What high-performing teams do differently

Teams that consistently maintain low PR cycle times — under 24 hours end-to-end, including actual review time, not just wait time — tend to share several practices:

They separate structural from semantic review. Formatting, naming, and style questions go to automated tooling (formatters, linters, style checkers) before a human ever opens the diff. Human review time is spent exclusively on logic, architecture, and risk.

They surface review priority signals inline. Rather than asking reviewers to read an entire diff to understand risk, they provide context at the point of change: which functions are affected, which callers depend on changed behavior, which paths are untested. When reviewers know where to look, they look there first.

They close the feedback loop with metrics. Teams that measure review cycle time, first-review wait time, and review iteration count can spot when a change in workflow (a new engineer, a new type of work, a sprint crunch) starts degrading performance. Teams that don't measure can only notice the problem when it's already severe.

They treat review as a shared team obligation, not a favor. This is a culture point more than a tooling point, but it's enabled by tooling: when the review queue is visible to everyone, when requests are distributed fairly, and when the cost of delays is measured, review becomes a team responsibility rather than something you squeeze in between "real work."

The metric worth watching first

If you're starting from zero on review metrics, the single most useful number to track is time to first review — not total cycle time, not merge time, but specifically: how long does a PR wait after being opened before it receives any substantive review activity?

This metric is leading, not lagging. It doesn't tell you whether a PR was good or bad; it tells you whether your review system has enough throughput to handle your team's output rate. If your median time to first review is above four hours during business hours, you have a structural bottleneck, not a people problem. And structural bottlenecks have structural solutions.

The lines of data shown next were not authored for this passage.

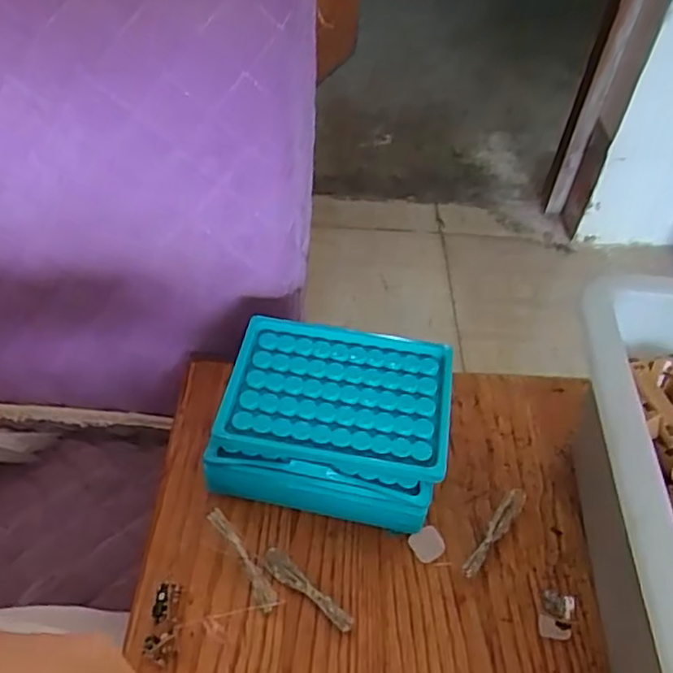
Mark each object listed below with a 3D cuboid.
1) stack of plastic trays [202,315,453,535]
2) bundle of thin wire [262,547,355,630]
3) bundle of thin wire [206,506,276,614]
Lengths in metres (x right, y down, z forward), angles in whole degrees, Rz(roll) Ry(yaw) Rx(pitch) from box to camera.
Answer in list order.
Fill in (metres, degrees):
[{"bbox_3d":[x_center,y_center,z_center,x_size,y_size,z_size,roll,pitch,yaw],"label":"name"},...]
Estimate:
[{"bbox_3d":[-0.002,0.056,0.409,0.134,0.060,0.107,10,48,4],"label":"stack of plastic trays"},{"bbox_3d":[-0.018,0.142,0.358,0.062,0.009,0.013,35,54,24],"label":"bundle of thin wire"},{"bbox_3d":[-0.052,0.123,0.354,0.011,0.008,0.062,-31,88,-29],"label":"bundle of thin wire"}]

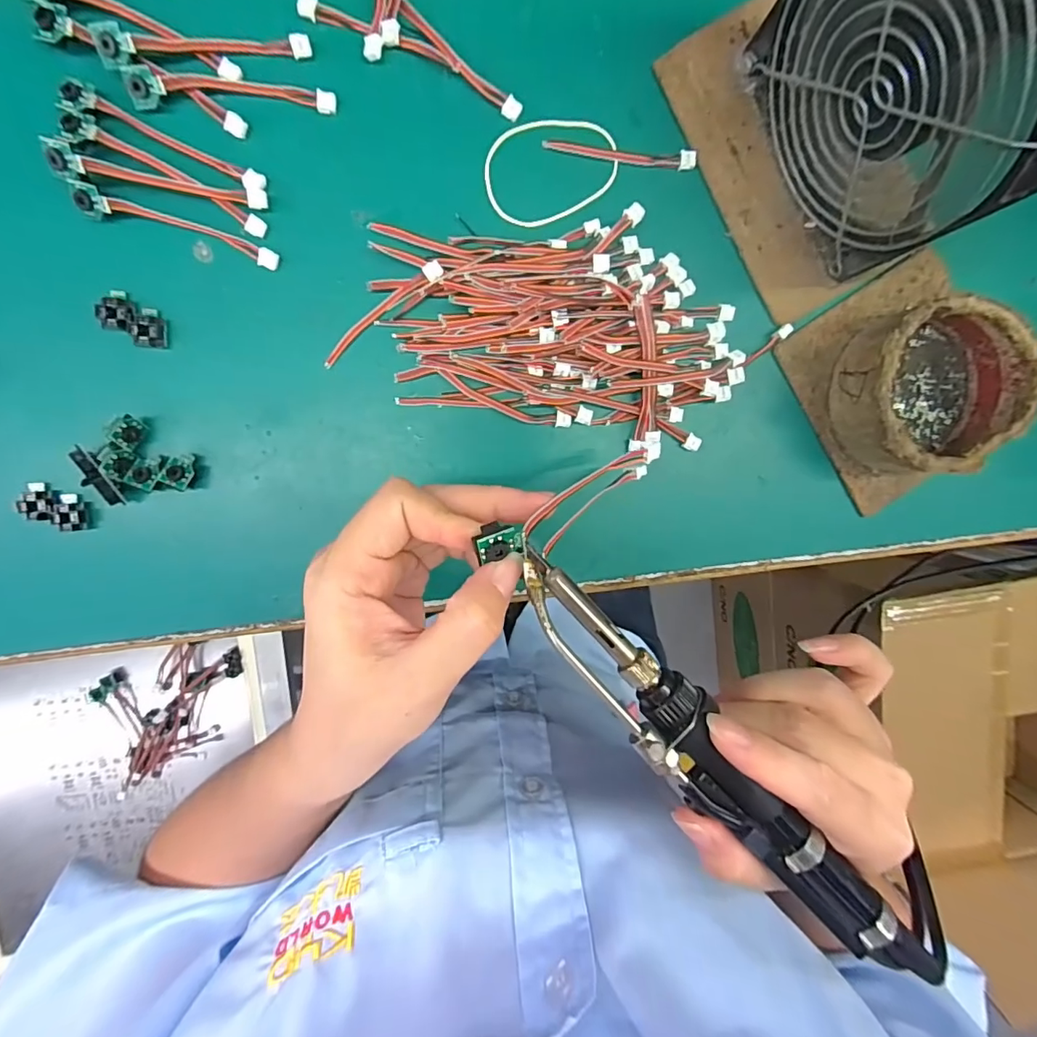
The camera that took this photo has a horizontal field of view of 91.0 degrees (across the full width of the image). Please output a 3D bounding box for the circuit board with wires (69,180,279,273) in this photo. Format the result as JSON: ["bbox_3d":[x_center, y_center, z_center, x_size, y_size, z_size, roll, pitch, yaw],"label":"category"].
[{"bbox_3d":[-0.159,-0.136,0.239,0.088,0.009,0.012,13,97,-6],"label":"circuit board with wires"}]

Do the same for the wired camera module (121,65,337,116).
[{"bbox_3d":[-0.131,-0.196,0.233,0.089,0.008,0.015,-3,99,-4],"label":"wired camera module"}]

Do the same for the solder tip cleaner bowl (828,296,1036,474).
[{"bbox_3d":[0.208,-0.064,0.260,0.081,0.043,0.079,-1,98,-4],"label":"solder tip cleaner bowl"}]

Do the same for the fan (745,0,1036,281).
[{"bbox_3d":[0.151,-0.167,0.199,0.029,0.128,0.123,-33,99,1],"label":"fan"}]

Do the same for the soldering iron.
[{"bbox_3d":[0.082,0.095,0.185,0.033,0.033,0.223,-45,94,3],"label":"soldering iron"}]

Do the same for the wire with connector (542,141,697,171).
[{"bbox_3d":[0.051,-0.181,0.253,0.075,0.004,0.009,1,98,-5],"label":"wire with connector"}]

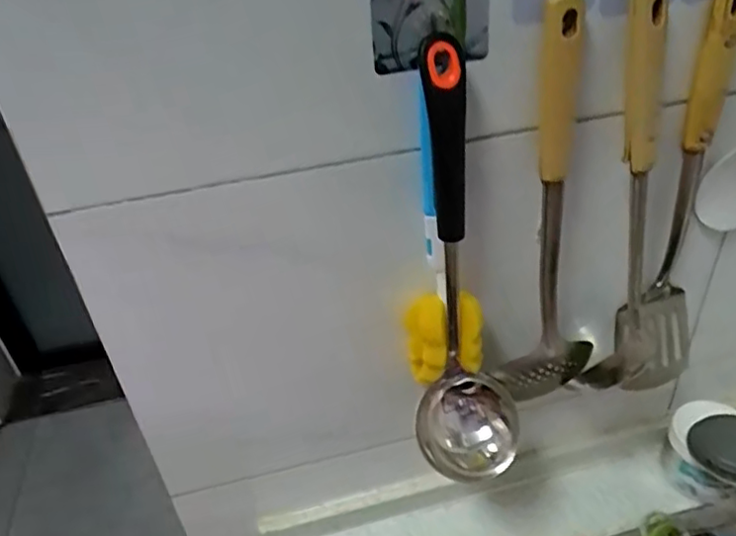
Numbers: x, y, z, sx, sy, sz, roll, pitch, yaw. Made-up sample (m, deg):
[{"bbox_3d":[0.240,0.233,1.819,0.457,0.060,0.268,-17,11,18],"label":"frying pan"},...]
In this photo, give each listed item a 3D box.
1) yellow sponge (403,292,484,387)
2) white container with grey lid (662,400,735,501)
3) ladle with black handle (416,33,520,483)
[{"bbox_3d":[0.059,0.059,0.502,0.061,0.085,0.029,9,39,19],"label":"yellow sponge"},{"bbox_3d":[0.354,0.196,0.632,0.086,0.092,0.106,-24,40,-23],"label":"white container with grey lid"},{"bbox_3d":[0.072,0.015,0.437,0.079,0.309,0.092,1,37,9],"label":"ladle with black handle"}]

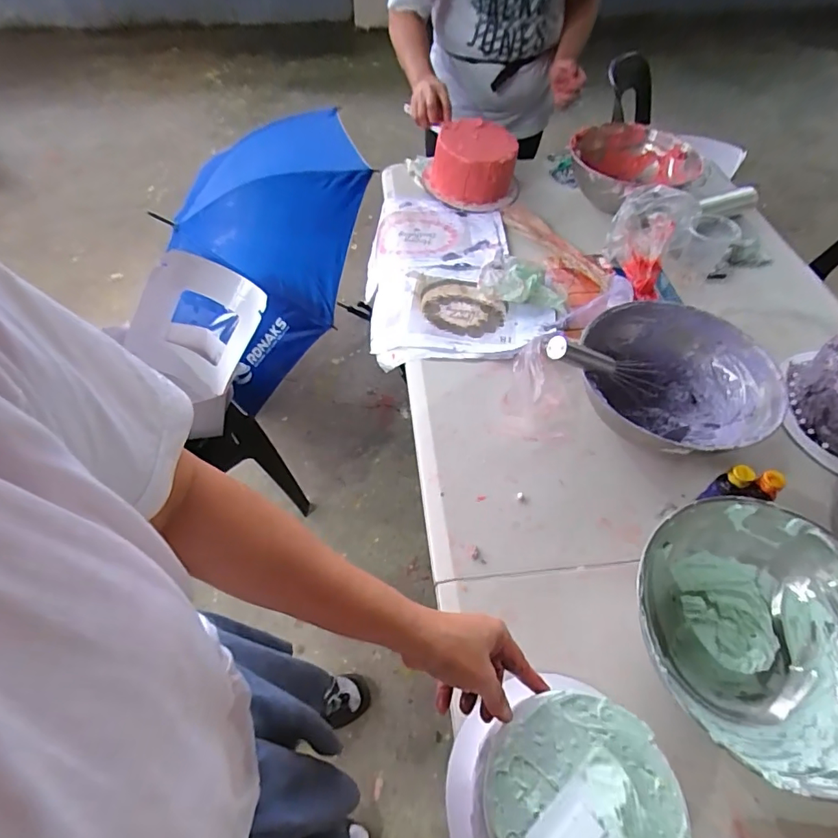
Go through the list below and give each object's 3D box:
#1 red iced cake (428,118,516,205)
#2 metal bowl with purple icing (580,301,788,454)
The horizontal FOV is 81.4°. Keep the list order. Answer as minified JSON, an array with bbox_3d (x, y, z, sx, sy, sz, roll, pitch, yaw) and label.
[{"bbox_3d":[0.108,-0.532,0.988,0.170,0.103,0.182,7,55,3],"label":"red iced cake"},{"bbox_3d":[0.335,-0.051,0.655,0.222,0.105,0.208,1,55,-1],"label":"metal bowl with purple icing"}]

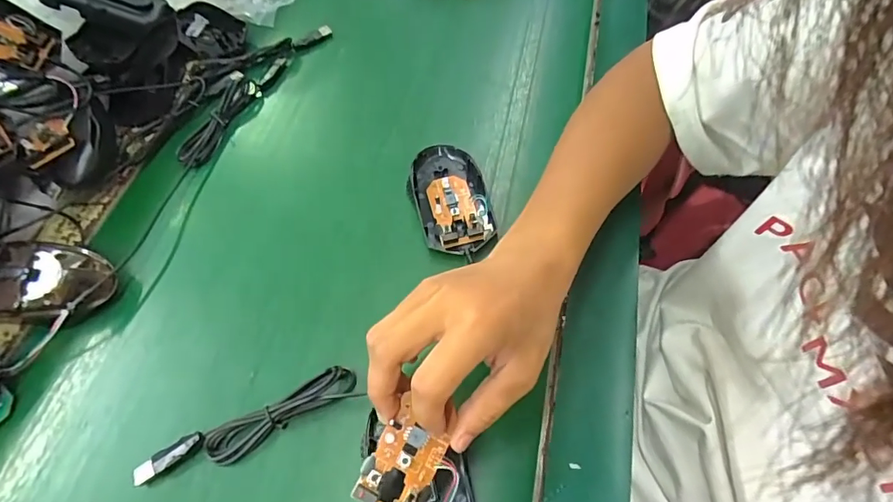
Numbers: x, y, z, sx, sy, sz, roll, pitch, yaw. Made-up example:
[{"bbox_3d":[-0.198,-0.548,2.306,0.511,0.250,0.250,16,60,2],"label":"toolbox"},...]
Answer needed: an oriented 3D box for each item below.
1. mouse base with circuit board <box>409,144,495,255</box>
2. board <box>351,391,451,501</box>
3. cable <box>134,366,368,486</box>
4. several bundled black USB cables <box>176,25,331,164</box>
[{"bbox_3d":[0.003,-0.047,0.417,0.059,0.015,0.112,-14,60,-4],"label":"mouse base with circuit board"},{"bbox_3d":[-0.023,0.117,0.264,0.038,0.012,0.054,30,66,19],"label":"board"},{"bbox_3d":[-0.133,0.119,0.324,0.150,0.017,0.027,-24,62,-10],"label":"cable"},{"bbox_3d":[-0.203,-0.172,0.500,0.040,0.021,0.219,23,64,16],"label":"several bundled black USB cables"}]

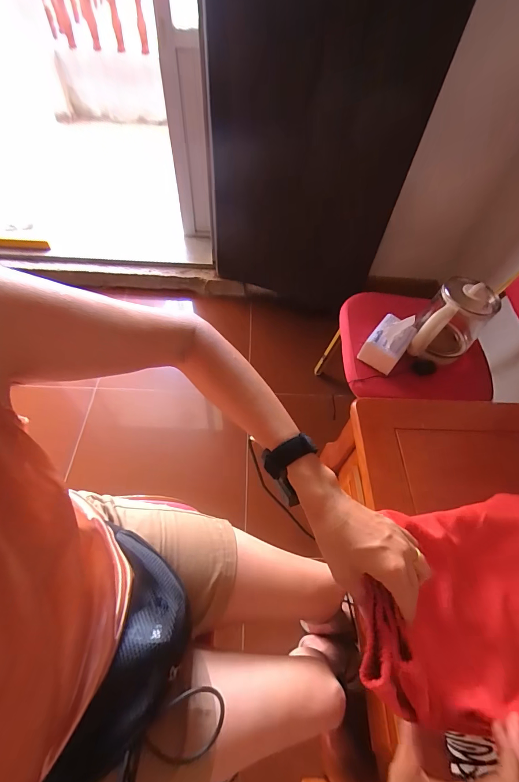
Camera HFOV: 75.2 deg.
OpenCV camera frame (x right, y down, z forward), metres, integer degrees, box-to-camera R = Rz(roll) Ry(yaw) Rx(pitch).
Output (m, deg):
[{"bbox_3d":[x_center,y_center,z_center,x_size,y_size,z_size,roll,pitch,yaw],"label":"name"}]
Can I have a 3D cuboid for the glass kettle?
[{"bbox_3d":[0.488,-0.165,0.877,0.146,0.187,0.190,37,62,19],"label":"glass kettle"}]

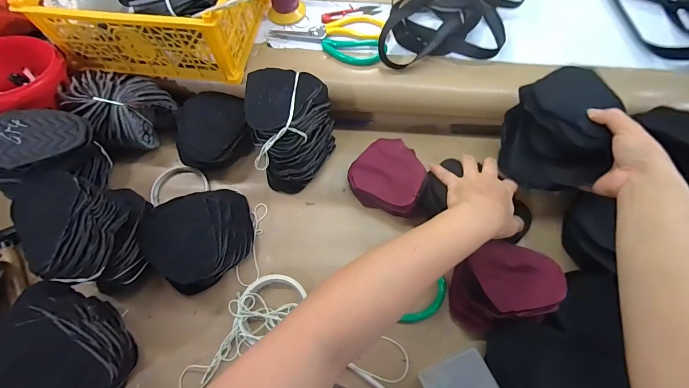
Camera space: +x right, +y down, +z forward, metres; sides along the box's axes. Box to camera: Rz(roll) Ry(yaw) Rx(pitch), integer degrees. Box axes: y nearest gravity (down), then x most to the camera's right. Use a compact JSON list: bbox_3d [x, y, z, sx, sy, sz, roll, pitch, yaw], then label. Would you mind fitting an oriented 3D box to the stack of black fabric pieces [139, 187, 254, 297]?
[{"bbox_3d":[-0.190,0.062,0.448,0.137,0.082,0.114,-29,68,-11],"label":"stack of black fabric pieces"}]

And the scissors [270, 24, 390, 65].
[{"bbox_3d":[-0.026,-0.248,0.534,0.188,0.009,0.066,18,67,9],"label":"scissors"}]

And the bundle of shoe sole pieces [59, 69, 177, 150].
[{"bbox_3d":[-0.333,-0.125,0.498,0.116,0.090,0.101,23,68,12],"label":"bundle of shoe sole pieces"}]

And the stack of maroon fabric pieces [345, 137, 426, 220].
[{"bbox_3d":[0.065,-0.023,0.481,0.112,0.058,0.091,19,77,23],"label":"stack of maroon fabric pieces"}]

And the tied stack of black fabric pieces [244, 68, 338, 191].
[{"bbox_3d":[-0.073,-0.096,0.471,0.109,0.110,0.125,-5,66,-1],"label":"tied stack of black fabric pieces"}]

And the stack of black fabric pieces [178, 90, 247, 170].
[{"bbox_3d":[-0.200,-0.097,0.505,0.112,0.054,0.117,-4,66,0],"label":"stack of black fabric pieces"}]

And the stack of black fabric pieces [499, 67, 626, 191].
[{"bbox_3d":[0.276,-0.082,0.427,0.119,0.081,0.132,22,68,11],"label":"stack of black fabric pieces"}]

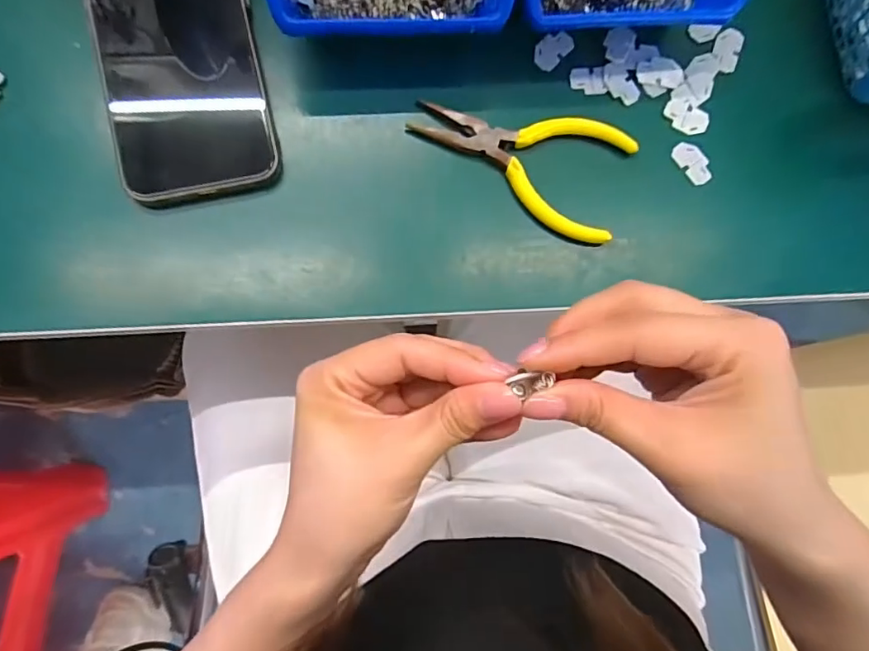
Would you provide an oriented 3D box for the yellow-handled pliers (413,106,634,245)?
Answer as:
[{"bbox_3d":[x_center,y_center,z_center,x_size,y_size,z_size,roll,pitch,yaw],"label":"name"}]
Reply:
[{"bbox_3d":[0.048,-0.096,0.300,0.120,0.009,0.065,23,81,-2],"label":"yellow-handled pliers"}]

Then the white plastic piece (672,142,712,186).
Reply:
[{"bbox_3d":[0.150,-0.094,0.312,0.018,0.004,0.027,-32,87,-9],"label":"white plastic piece"}]

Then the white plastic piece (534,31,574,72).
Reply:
[{"bbox_3d":[0.068,-0.160,0.312,0.016,0.004,0.026,43,81,1],"label":"white plastic piece"}]

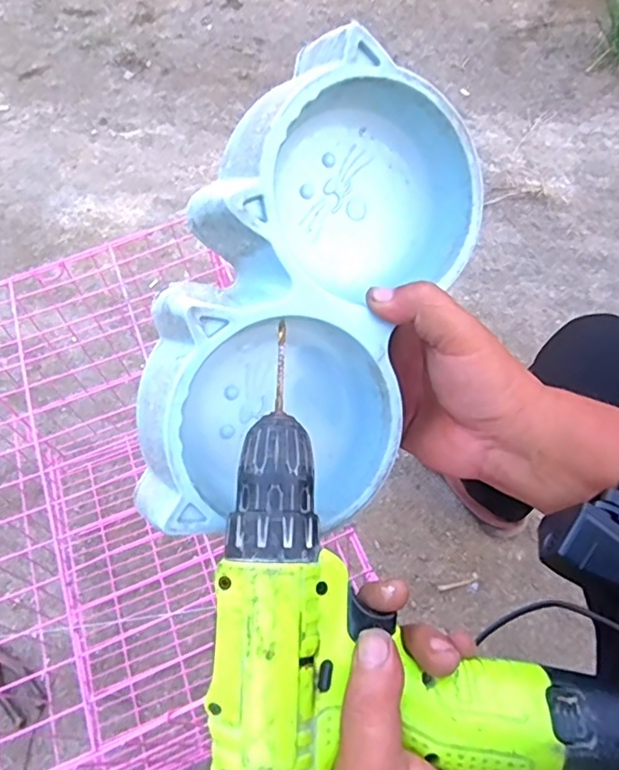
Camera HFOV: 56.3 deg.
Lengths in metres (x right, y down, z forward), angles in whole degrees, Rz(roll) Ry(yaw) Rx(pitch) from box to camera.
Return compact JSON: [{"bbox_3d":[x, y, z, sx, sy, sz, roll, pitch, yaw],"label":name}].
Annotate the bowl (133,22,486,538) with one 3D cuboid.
[{"bbox_3d":[-0.001,-0.042,0.316,0.151,0.048,0.266,16,95,-22],"label":"bowl"}]

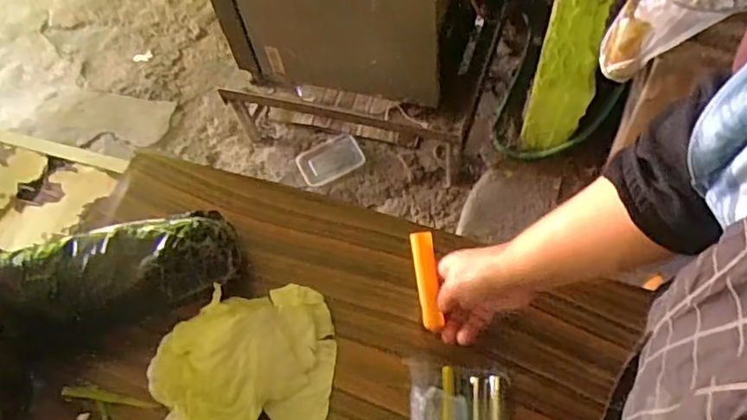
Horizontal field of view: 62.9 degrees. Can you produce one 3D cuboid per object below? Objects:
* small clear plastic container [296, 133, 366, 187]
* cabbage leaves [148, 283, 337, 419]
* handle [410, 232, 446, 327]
[{"bbox_3d":[-0.120,-0.139,1.697,0.177,0.033,0.118,-23,61,-8],"label":"small clear plastic container"},{"bbox_3d":[-0.131,0.171,0.574,0.172,0.054,0.234,6,61,8],"label":"cabbage leaves"},{"bbox_3d":[0.051,0.068,0.593,0.021,0.009,0.092,-6,86,-1],"label":"handle"}]

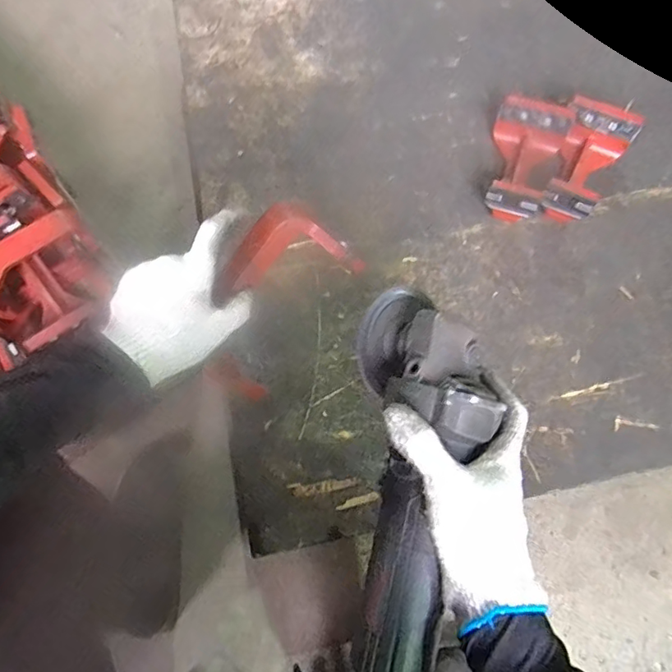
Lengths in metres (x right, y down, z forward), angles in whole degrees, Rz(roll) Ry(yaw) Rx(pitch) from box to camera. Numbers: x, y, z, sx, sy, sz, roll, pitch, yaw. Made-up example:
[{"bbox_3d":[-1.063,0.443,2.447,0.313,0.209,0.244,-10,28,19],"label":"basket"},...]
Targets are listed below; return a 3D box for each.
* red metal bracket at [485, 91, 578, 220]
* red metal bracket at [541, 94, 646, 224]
[{"bbox_3d":[0.271,-0.261,0.766,0.102,0.070,0.181,23,73,10],"label":"red metal bracket"},{"bbox_3d":[0.360,-0.249,0.758,0.101,0.078,0.186,27,74,11],"label":"red metal bracket"}]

The second metric worth tracking is review iteration count: how many back-and-forth cycles does a typical PR require before merge? More than two cycles on average usually signals that either PRs aren't being described clearly, or reviewers aren't reviewing in depth on the first pass. Both are fixable — but you won't know which until you measure.

A note on tooling

Better tooling doesn't fix a broken review culture, but it does change the floor. When reviewers have inline signal about test gaps and semantic risk, they can spend their cognitive budget on things humans are genuinely better at — design questions, architectural tradeoffs, edge cases that automated analysis doesn't cover.

The goal isn't to replace the reviewer. It's to make each review session count more, so fewer of them are needed, so the queue moves faster, so PRs don't sit for nineteen hours because the one person who could give a confident review is context-switching between four other demands.

Review bottlenecks are not inevitable. They are a property of systems that were built incrementally, without measurement, and without deliberate design. They are also, for that reason, fixable.